Uraian Soal: Salin persis penggalan teks berita di bawah, mulai dari "Dikritisi Kiai Muda" sampai dengan "berlangsung cukup menarik.".

Teks Berita:
Warta JELANG MUKTAMAR

Dikritisi Kiai Muda Jatim, Said Aqil Janji Edit Tulisannya

Rabu, 21 Oktober 2009 | 05:25 WIB

Sidoarjo, NU Online
Forum Tabayyun dan Debat Terbuka yang mempertemukan Forum Kiai Muda (FKM) Jawa Timur dan tokoh NU KH Said Aqil Siraj di Pondok Pesantren Bumi Shalawat, Tulangan, Sidoarjo, Selasa (20/10) kemarin, berlangsung cukup menarik.

Dengan disaksikan oleh para habaib dan 300-an kiai, forum tersebut seolah menjadi forum penumpahan uneg-uneg terhadap pemikiran Said Aqil yang selama ini dinilai banyak menyimpang dari arus besar pemikirian NU.<>

Acara yang dimoderatori oleh DR Sutarto ini, dimulai dengan penyampaian “uneg-uneg” oleh juru bicara FKM KH Abdullah Syamsul Arifin mengenai beberapa pemikiran Said Aqil yang terdapat dalam buku Tasawwuf sebagai kritik sosial, diantaranya Said Aqil menulis bahwa kehadiran Islam sarat dengan nuansa politis, Imam Syafi’i dianggap simpatisan Syi’ah dan tentang pembelaaanya terhadap Ahmadiyah.

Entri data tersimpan

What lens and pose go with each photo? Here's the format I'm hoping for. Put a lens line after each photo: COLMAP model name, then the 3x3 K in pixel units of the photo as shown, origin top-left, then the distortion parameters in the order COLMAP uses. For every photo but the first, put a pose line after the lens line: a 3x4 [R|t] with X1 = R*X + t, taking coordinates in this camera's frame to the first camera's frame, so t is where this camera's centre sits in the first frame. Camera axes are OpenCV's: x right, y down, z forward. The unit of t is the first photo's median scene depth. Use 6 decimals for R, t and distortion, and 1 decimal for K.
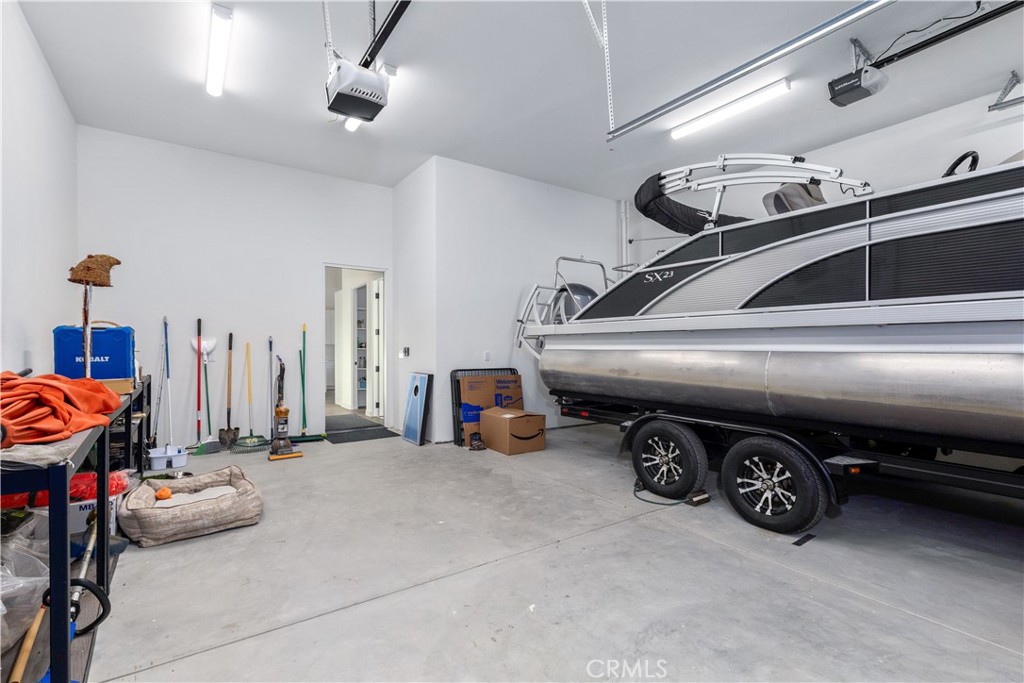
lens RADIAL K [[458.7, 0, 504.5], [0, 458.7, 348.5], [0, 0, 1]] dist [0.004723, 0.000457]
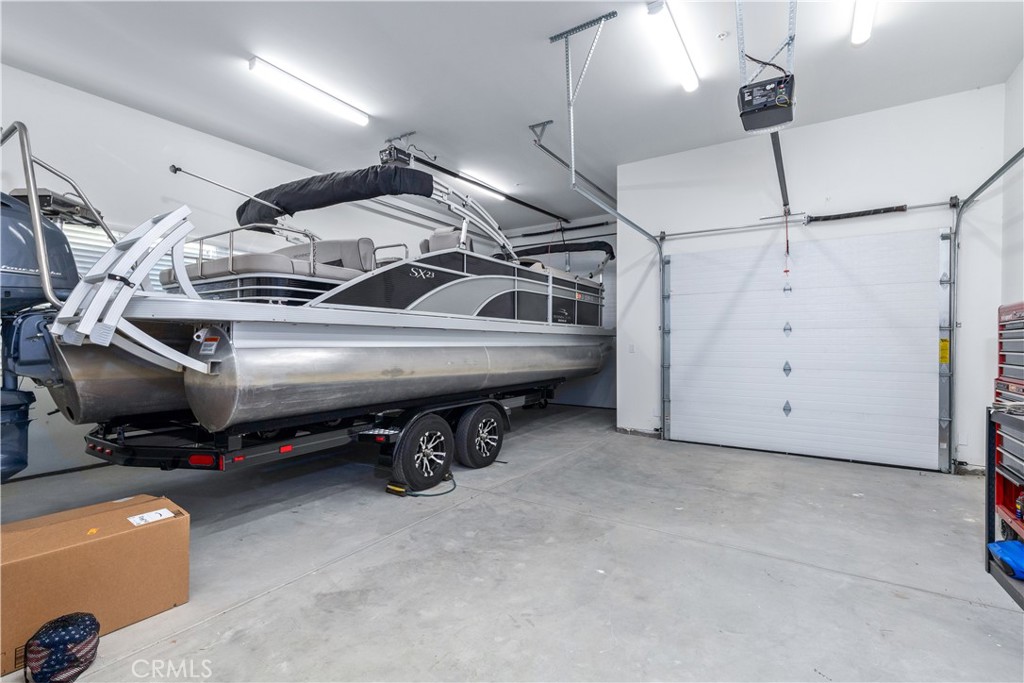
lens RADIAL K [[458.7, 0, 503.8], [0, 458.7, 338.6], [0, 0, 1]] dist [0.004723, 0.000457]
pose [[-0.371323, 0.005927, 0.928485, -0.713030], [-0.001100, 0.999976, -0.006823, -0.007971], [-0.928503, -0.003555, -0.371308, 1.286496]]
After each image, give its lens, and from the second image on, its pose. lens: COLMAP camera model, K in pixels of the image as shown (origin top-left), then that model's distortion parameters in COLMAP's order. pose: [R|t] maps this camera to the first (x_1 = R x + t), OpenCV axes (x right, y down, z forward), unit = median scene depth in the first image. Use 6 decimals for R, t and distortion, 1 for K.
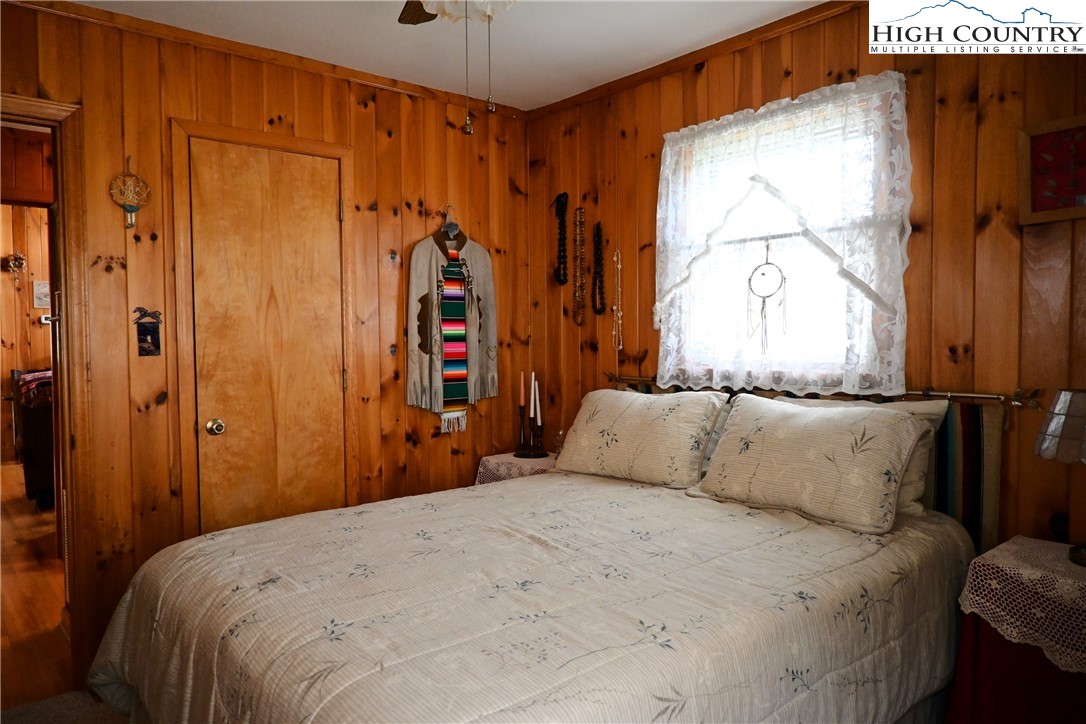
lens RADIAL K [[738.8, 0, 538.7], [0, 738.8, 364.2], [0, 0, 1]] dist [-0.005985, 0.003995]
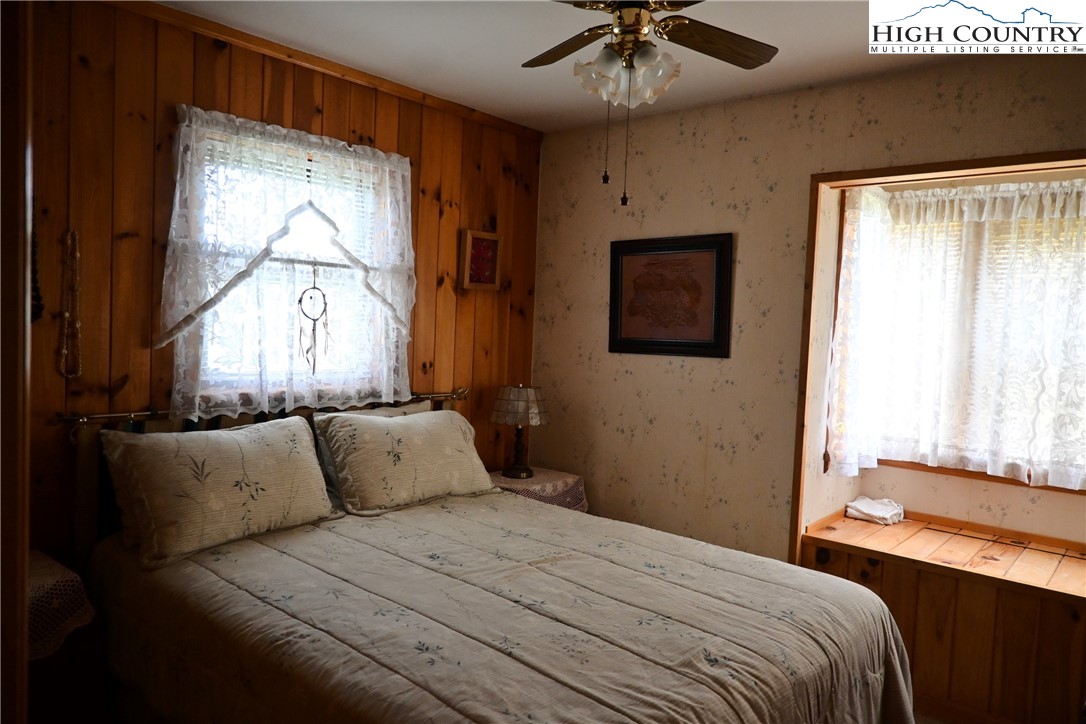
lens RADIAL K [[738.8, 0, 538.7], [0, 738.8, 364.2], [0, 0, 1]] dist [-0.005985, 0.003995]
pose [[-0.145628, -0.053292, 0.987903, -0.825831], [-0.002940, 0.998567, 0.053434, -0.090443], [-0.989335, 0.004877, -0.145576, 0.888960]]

Jawaban Soal:
Dikritisi Kiai Muda Jatim, Said Aqil Janji Edit Tulisannya

Rabu, 21 Oktober 2009 | 05:25 WIB

Sidoarjo, NU Online
Forum Tabayyun dan Debat Terbuka yang mempertemukan Forum Kiai Muda (FKM) Jawa Timur dan tokoh NU KH Said Aqil Siraj di Pondok Pesantren Bumi Shalawat, Tulangan, Sidoarjo, Selasa (20/10) kemarin, berlangsung cukup menarik.